::: Input material :::
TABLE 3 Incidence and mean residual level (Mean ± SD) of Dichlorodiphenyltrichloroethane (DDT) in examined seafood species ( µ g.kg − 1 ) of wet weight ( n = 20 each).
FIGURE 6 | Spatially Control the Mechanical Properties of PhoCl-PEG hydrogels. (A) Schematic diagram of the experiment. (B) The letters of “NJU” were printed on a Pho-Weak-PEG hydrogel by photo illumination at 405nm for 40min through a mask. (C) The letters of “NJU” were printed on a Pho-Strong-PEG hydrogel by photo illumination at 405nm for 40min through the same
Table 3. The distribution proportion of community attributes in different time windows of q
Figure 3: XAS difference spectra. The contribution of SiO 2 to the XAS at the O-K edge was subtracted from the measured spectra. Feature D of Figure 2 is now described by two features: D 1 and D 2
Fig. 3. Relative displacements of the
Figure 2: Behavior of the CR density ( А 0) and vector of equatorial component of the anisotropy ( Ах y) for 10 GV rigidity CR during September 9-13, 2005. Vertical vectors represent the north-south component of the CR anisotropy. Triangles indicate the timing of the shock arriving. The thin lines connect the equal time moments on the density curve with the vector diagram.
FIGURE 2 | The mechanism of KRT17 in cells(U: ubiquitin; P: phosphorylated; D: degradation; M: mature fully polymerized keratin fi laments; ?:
:::
● **Problem**
Each entry above must be set down again without alteration.

● **Problem solution**
TABLE 3 Incidence and mean residual level (Mean ± SD) of Dichlorodiphenyltrichloroethane (DDT) in examined seafood species ( µ g.kg − 1 ) of wet weight ( n = 20 each).
FIGURE 6 | Spatially Control the Mechanical Properties of PhoCl-PEG hydrogels. (A) Schematic diagram of the experiment. (B) The letters of “NJU” were printed on a Pho-Weak-PEG hydrogel by photo illumination at 405nm for 40min through a mask. (C) The letters of “NJU” were printed on a Pho-Strong-PEG hydrogel by photo illumination at 405nm for 40min through the same
Table 3. The distribution proportion of community attributes in different time windows of q
Figure 3: XAS difference spectra. The contribution of SiO 2 to the XAS at the O-K edge was subtracted from the measured spectra. Feature D of Figure 2 is now described by two features: D 1 and D 2
Fig. 3. Relative displacements of the
Figure 2: Behavior of the CR density ( А 0) and vector of equatorial component of the anisotropy ( Ах y) for 10 GV rigidity CR during September 9-13, 2005. Vertical vectors represent the north-south component of the CR anisotropy. Triangles indicate the timing of the shock arriving. The thin lines connect the equal time moments on the density curve with the vector diagram.
FIGURE 2 | The mechanism of KRT17 in cells(U: ubiquitin; P: phosphorylated; D: degradation; M: mature fully polymerized keratin fi laments; ?:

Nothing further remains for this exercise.